An unconscious Hernandez was found by prison officials at roughly 3:05 a.m. in his cell at the Souza-Baranowski Correctional Center, where he had been imprisoned within the general population housing unit since his 2015 transfer to the correctional facility (located in Shirley, Massachusetts).
According to an official statement released by the Massachusetts Department of Correction, the 27-year-old convict had attached a bed sheet to his cell window, and it was this from which he was found hanging. The statement went on to include that Hernandez had even taken further measures to prevent officials from entering the room using items within his cell.
"Mr. Hernandez also attempted to block his door from the inside by jamming the door with various items."
Upon discovering Hernandez's body, prison officials immediately conducted attempts to revive the man but were met with no success. He was then rushed to the University of Massachusetts Memorial-Health Alliance hospital in Leominster, where the former tight end was soon pronounced dead at 4:07 a.m. by one of the hospital's doctors. State police say they are now investigating the former athlete's shocking demise, though there has been no evidence of foul play cited at this point.
According to reports, in addition to updating the press, officials have also made sure to keep in communication with Hernandez's family, which includes his long-time fiancee Shayanna Jenkins as well as the couple's 4-year-old daughter Avielle Janelle.
Both Jenkins and their daughter had appeared in court just days ago to support Hernandez in a separate trial for which he was acquitted on charges of first-degree murder in the 2013 murders of two young men. The ruling visibly moved him to tears, cameras capturing his initial reaction as well as his emotional exchanges with his daughter.

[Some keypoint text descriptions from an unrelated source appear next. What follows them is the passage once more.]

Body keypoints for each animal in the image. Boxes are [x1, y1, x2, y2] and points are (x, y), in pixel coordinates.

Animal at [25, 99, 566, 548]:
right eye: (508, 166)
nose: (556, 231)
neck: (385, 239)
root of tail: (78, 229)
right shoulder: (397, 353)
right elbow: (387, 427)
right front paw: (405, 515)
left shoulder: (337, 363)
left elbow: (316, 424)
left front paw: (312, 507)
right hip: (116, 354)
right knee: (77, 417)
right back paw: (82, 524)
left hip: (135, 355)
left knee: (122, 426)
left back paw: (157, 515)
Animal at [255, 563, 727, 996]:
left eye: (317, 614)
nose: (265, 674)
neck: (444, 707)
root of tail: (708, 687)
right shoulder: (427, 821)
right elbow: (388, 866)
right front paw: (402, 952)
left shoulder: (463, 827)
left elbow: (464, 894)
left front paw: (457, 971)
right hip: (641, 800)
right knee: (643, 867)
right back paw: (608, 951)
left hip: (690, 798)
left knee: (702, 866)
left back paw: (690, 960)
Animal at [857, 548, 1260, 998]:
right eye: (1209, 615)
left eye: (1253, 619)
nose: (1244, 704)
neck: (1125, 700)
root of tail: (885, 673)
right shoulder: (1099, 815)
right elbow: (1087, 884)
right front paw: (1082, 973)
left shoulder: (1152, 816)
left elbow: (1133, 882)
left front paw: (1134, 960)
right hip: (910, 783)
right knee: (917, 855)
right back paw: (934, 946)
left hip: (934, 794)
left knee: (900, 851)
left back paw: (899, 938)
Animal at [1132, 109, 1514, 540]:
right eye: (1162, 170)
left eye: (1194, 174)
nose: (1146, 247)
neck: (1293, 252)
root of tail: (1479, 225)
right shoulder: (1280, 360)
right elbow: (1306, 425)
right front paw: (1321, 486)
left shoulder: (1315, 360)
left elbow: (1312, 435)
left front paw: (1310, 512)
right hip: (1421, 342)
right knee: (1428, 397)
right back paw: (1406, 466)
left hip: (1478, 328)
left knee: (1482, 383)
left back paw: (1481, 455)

The recent trial adds further complexity to the potential motives Hernandez may have had in taking his own life, but the ex-pro was no stranger to both controversy and misfortune all throughout the rest of his mere 27 years on Earth. The loss of his father at a very young age is said to have deeply impacted the athlete, and the incredibly publicly-documented, violent history with the law that ultimately ended his professional career would only go on to maintain the dark cloud that followed him. This sentiment was recently noted by the notoriously tight-lipped New England Patriots coach Bill Belichick (Hernandez's former boss and mentor) in a rare public indulgence of his opinion on the matter.
"Tragedy," Belichick simply responded when asked by CNBC's Suzy Welch for the one word he associated with the former prodigy. At the time, Hernandez was still alive and awaiting the jury ruling that would initially appear to lift a weight from his shoulders. His death, eerily occurring just six days after Belichick's interview, came as a complete shock even to those who had spent time with him every day.
Department of Correction spokesman Christopher Fallon said in a public statement that the prison officials responsible for overseeing Hernandez on a daily basis had never been given any hint that would have led them to fear he had plans to end his life, and that had they received those warning signs, he would have received treatment through the mental health unit within the facility.
The athlete's lawyers and family have yet to issue public responses.